The Gallery Opening

Chapter 101 · ~4.1k words

The small gallery on the edge of the Pearl District smelled of turpentine, expensive gin, and the sharp, metallic tang of a fresh start. Elena stood by the brick pillars, her hands clasped tightly over her clutch, watching the man who used to be her husband navigate a room full of strangers. He didn't look like a Hawthorne tonight; he looked like a man who had finally stopped apologizing for his own existence.

The lighting was low, throwing dramatic shadows against canvases that vibrated with chaotic energy. The paintings were dark—swirls of charcoal and deep indigo—interrupted by violent slashes of gold leaf that looked like lightning hitting a blackened sea. They were beautiful in a way that made Elena’s chest ache, a visual map of the man who had survived the fire and the flood to find a voice he’d never been allowed to use.

"He's good, isn't he?"

Elena turned to find Valerie standing beside her. The older woman wore a simple black dress, her red hair pinned back, her eyes shining with a pride that had no room for Hawthorne prestige.

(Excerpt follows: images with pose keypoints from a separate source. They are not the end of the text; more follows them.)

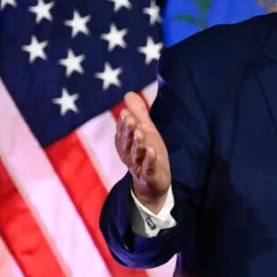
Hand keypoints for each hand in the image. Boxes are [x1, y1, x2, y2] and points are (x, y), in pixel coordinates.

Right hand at [115, 91, 170, 212]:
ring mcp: (139, 167)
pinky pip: (148, 169)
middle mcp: (129, 155)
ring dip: (138, 144)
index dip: (123, 124)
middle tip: (131, 120)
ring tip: (141, 133)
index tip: (126, 112)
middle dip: (128, 131)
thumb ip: (138, 113)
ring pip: (136, 155)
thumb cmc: (147, 154)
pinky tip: (152, 152)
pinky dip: (149, 161)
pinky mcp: (149, 177)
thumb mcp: (145, 130)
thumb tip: (128, 93)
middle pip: (127, 143)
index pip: (122, 133)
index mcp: (126, 144)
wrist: (154, 183)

"He's more than good," Elena whispered. "He's Jack."

"He sold the large one," Valerie said, nodding toward the centerpiece of the show—a triptych of a burning manor reflected in a series of shattered mirrors. "A collector from Seattle. He didn't even ask about the name on the card."

Jack looked up then, sensing their eyes on him. He excused himself from a group of patrons and walked over, his stride loose and effortless. He reached out and squeezed Elena’s hand, a brief, grounding contact that reminded her of the coffee shop, but without the arctic chill of the deception that had followed.

"You came," he said, his voice quiet.

"I wouldn't have missed it," Elena said. She looked at his face, searching for the ghost of Julian, but finding only the man in front of her. "The work is incredible, Jack. It’s... honest."

"It’s a start," he replied, a small smile touching his lips. He looked around the room, at the people engaging with his soul instead of his bank account. "I'm building a life from scratch, El. No trust funds. No silver keys. Just the paint and the canvas."

He gestured to the crowd, then leaned in closer, his voice dropping. "I heard about the museum. About the appointment. Head Archivist Vance. It sounds like you're reclaiming your own history, too."

"I'm trying," Elena said, thinking of the basement and the microfilm reader she had vowed to never touch again. "I'm making sure the right stories are preserved this time."

Jack nodded, his gaze lingering on her for a moment longer than necessary. Then he waved at a man across the room who was gesturing toward a smaller study of a blue wool blanket.

"I have to get back to it," Jack said. "But thank you for being the one who found me. In every sense."

He turned back to the crowd, disappearing into the hum of conversation and the clink of glasses. Elena watched him go, a profound sense of closure settling over her. He was free. She was Elena Vance. The Hawthorne dynasty was a ruin, and they were the survivors.

She walked toward the exit, ready to leave the shadows of the gallery behind. But as she reached the heavy glass doors, she felt a vibration in her bag. Not her personal phone. The burner.

She pulled it out, her fingers trembling. There was no text message this time. Only a live video feed from a doorbell camera.

The view was of a suburban porch. A man was standing there, holding a box of groceries. He was smiling, talking to someone through the door.

Elena’s heart stopped. The man in the video was Julian. The *other* Julian. The one with the attached lobes.

He was at Leo’s apartment.

She looked at the bottom of the screen, where a timestamp flickered in red.

*14:27:10... 14:27:11...*

Then, the man in the video looked directly into the camera. He didn't speak, but he reached up and tapped the Hawthorne signet ring on his finger against the lens.

*Clack. Clack. Clack.*

The feed cut to black, replaced by a single line of text in Cyrillic.